My project is a product entirely of my own design, and it is not aligned with any of the main research topics of my previous experience and all the researchers we were able to ask for help from. It is totally exciting to do it independently, but it is challenging for me to understand all the math, computer science, and biology knowledge from experts’ inputs and proceed with the project on my own with a few experts supervise and suggestions.
Besides consulting to obtain suggestions and validate them by trial-and-error, I often needed to translate the computational based work into a different, biological language, describing the modeling reasoning in a way that can be understood by a bioinformatics researcher, or put the genome sequence data into something meaningful for a pure mathematician.
Working on a new interdisciplinary project, without any professional forerunners, sometimes get me into communication issues (such as the terminology across different research areas that can cause misconception). For example, during the data collection, the data suggested by the biology experts did not meet the requirements suggested by my computer science advisor. I had to work carefully to validate all the data, suggestions, and requirements to make sure I did not train the model with some wrong data.

  a. What problems did you encounter, and how did you overcome them?

Learning specialized research articles from different research areas was a big challenge. My solution was to put more effort and more time into the project. I checked new concepts on the web and read research articles over and over again. I also kept close contact with some experts and ask them for directions on how to learn that new knowledge.
Combining knowledge from different research areas requires a lot of back-and-forth communications and validations. For example, for the biology questions – which important site may affect the structure of a virus, I would learn from a biology expert and used the biological criteria to select an important genome site. With that knowledge, I turned to an expert in math modeling and asked him for the suggestion on how to build models for quickly changing time series. The results of the modeling must be explained and validated in biology backgrounds, and I had to figure out the biological meaning of the parameters and predictions and explained to my biology advisor so we can validate the model and change the parameters and do another round of model fitting.
During the programming, because the size of data was very large, I needed to build codes for the “batch” operation of a group of files, even for very simple tasks. I had to carefully debug the code and used unit-testing very frequently.
b. What did you learn from overcoming these problems?
I learned how to explain things in different ways to experts in different areas. Such as when I’m trying to explain the meaning of data to a modeling expert, I have to use the mathematical way to explain it. So, he can give me a more specific suggestion on how to design the model based on the mutation rate data. And after I built the model, I have to explain the predictions to biology experts using a biology tone.

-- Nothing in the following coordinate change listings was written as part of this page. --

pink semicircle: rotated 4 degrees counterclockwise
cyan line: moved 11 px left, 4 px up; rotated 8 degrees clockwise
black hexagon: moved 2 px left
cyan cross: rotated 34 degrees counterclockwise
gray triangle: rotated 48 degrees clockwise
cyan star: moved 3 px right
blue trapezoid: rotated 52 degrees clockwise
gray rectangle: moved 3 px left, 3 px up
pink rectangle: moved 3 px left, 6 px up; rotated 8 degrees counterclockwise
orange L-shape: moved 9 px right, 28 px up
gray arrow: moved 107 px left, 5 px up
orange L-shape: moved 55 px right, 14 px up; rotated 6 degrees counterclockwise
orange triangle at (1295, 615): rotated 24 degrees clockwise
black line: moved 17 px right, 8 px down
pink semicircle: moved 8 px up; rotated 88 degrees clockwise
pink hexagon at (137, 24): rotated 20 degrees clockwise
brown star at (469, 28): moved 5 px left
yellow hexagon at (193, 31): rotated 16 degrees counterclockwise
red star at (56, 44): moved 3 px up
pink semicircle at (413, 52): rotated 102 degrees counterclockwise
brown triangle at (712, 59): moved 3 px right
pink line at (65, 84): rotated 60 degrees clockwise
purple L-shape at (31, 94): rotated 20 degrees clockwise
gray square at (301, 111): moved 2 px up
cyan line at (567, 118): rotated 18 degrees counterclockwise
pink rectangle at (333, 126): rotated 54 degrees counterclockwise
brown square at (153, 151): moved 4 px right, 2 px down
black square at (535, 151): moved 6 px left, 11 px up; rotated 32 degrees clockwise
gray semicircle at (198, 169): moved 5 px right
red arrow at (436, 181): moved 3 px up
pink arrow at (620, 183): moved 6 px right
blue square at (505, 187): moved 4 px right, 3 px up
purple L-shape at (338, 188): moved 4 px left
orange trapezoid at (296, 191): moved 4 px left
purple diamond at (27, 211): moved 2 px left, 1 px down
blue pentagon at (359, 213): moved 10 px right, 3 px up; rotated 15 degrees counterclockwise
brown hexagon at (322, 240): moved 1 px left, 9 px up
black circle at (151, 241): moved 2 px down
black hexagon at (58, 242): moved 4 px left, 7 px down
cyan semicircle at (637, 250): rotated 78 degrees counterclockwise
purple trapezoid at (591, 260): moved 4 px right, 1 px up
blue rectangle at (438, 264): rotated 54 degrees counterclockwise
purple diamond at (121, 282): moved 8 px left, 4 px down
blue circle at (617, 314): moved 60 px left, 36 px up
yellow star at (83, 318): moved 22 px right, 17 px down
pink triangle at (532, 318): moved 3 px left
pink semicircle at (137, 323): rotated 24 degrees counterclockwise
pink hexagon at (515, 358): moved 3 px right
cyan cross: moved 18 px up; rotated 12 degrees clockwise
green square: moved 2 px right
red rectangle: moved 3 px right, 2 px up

  1. If you were going to do this project again, are there any things you would do differently the next time?

I could choose to use and compare more professional models for prediction. Some other Machine learning models are reported to be very powerful in doing predictions for time series too, and if I have more time, I would add AI models into the predictions.
With more knowledge on the biology data and database, I could more easily design a better data collection process so I will not waste time and effort on wrong data or wrong formats.
Time management throughout the year. I would start the project earlier, to make time for other important school and science events during the project year.

  a. Did working on this project give you any ideas for other projects? 

Working on this project gave me quite a lot of ideas in using mathematics and computer science in the biology area like using simple modeling for protein prediction and in the computer science area like using machine learning and AI for modeling and prediction on virus mutation or medical diagnosis.